Anderson seemed to be making it clear: That’s not happening again. In earlier interviews, he’d already indicated that he’s also not going to book something as fashion-trendy as the eye-opening and highly popular Jean-Paul Gaultier show earlier this year. (Hearts were surely broken over at FD Luxe with that news.)

In effect, Anderson has a foot in both camps. He is pushing the museum the farthest any museum has gone into sophisticated market research, into detailing what its audience likes and looks for, while simultaneously declaring, “We are not a popularity contest.” We are not dependent on ticket sales. This museum is going on with the difficult, costly, unpopular, behind-the-scenes work of conservation, research and education.

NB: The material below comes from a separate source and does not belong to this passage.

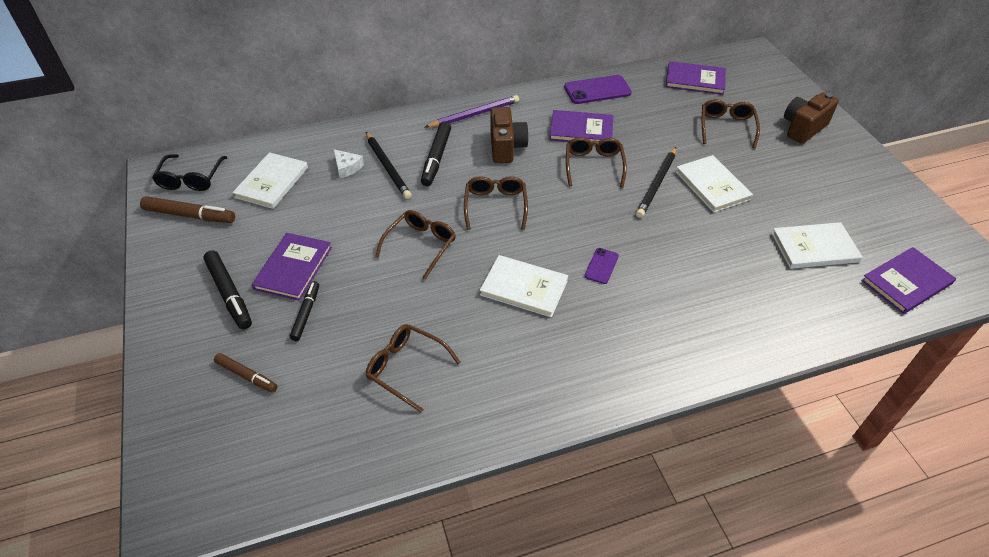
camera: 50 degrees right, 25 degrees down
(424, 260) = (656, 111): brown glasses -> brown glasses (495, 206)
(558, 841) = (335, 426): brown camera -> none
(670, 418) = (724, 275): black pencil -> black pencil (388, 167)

Fine. Great. But audience polling often leads to audience pandering — one might even say it inevitably leads to audience pandering. What other purpose does it have? Why else do you investigate what your customers want if you’re not going to capitalize on that — if you’re not going to start giving them what they want?

There is at least one justification for this that aligns with those hard-to-sell,  hard-to-pay-for principles of the art museum that Anderson extolled.

Education. Ours and theirs.

As Stage West founder Jerry Russell said of planning a theater’s subscription season: Going in, you generally already know which shows people will like. The point of a subscription season is to get them to see the shows they don’t know they’d like. Or that they’d really need. Spiritually. Aesthetically. Personally.

Same thing here. The free-admission approach gets people in the door. Anyone can do that. OK, not just anyone, but still, the real trick is to get them to come back. And to learn why they did. To that end, the new ground-floor membership program, called DMA Friends, is designed so that people can earn points by doing different things in the museum: seeing this exhibit, visiting the Center for Creative Connections, attending a lecture, whatever. In other words, you want to earn enough points to win that free parking space? Go experience something in the galleries you normally wouldn’t have tried.

Not only does this open up under-explored areas, it will permit the DMA to track people’s interactions with the museum’s offerings and it will  help the DMA understand how better to pitch those offerings — to widely individual interests.

This isn’t pandering (one hopes). A single museum exhibition or gallery can be as complex and ephemeral a production as any Hollywood movie or Broadway show. There are so many moving parts — from the marketing and the traffic flow to the audio tour and the placement of the paintings, let alone the thinking behind the show itself, why this artist (or period or school), why these samples of his artistry, what point are we trying to make with all this?

Now imagine seven or eight of these shows going on at once — with children’s areas and jazz concerts in the atrium, a gift shop and Arts & Letters Live readings. Figuring out what works and what doesn’t can take years of experience. And figuring out how to educate people into at least visiting, possibly enjoying, the African collection or the Pacific Islands gallery or some bewildering new multi-media show — that can take up a whole career.

The DMA’s new marketing research plan may accelerate that learning curve. It’s not so much figuring out what museum visitors want and then giving it to them. It’s figuring out how they think, what they appreciate.

And then helping them appreciate some more.